-------- DATA SECTION

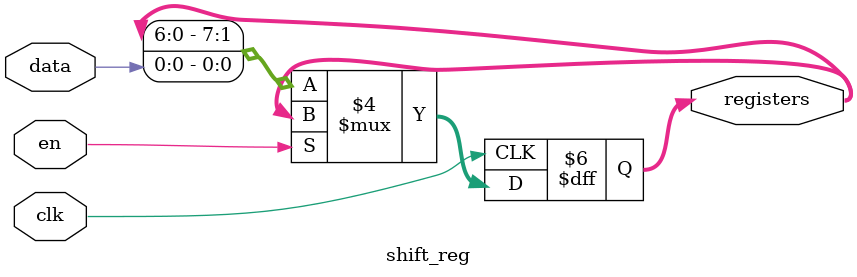
<source format=v>
`timescale 1ns / 1ps

module shift_reg  
	#(parameter MSB=8) 
	(  input clk,                    
		input data,         
      input en,                     // enable low
      output reg [MSB-1:0] registers 
	);    
 	
   always @ (posedge clk)
	begin
      if (~en)
         registers <= {registers[MSB-2:0], data}; // MSBFIRST 
         //registers <= {data, registers[MSB-1:1]};
      else
         registers <= registers;
   end
		
endmodule
 

</source>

----------------

_PROBLEM DESCRIPTION_
Print all of the records shown above exactly, leaving out each picture.

_REPLY TO THE EXERCISE_
<source format=v>
`timescale 1ns / 1ps

module shift_reg  
	#(parameter MSB=8) 
	(  input clk,                    
		input data,         
      input en,                     // enable low
      output reg [MSB-1:0] registers 
	);    
 	
   always @ (posedge clk)
	begin
      if (~en)
         registers <= {registers[MSB-2:0], data}; // MSBFIRST 
         //registers <= {data, registers[MSB-1:1]};
      else
         registers <= registers;
   end
		
endmodule
 

</source>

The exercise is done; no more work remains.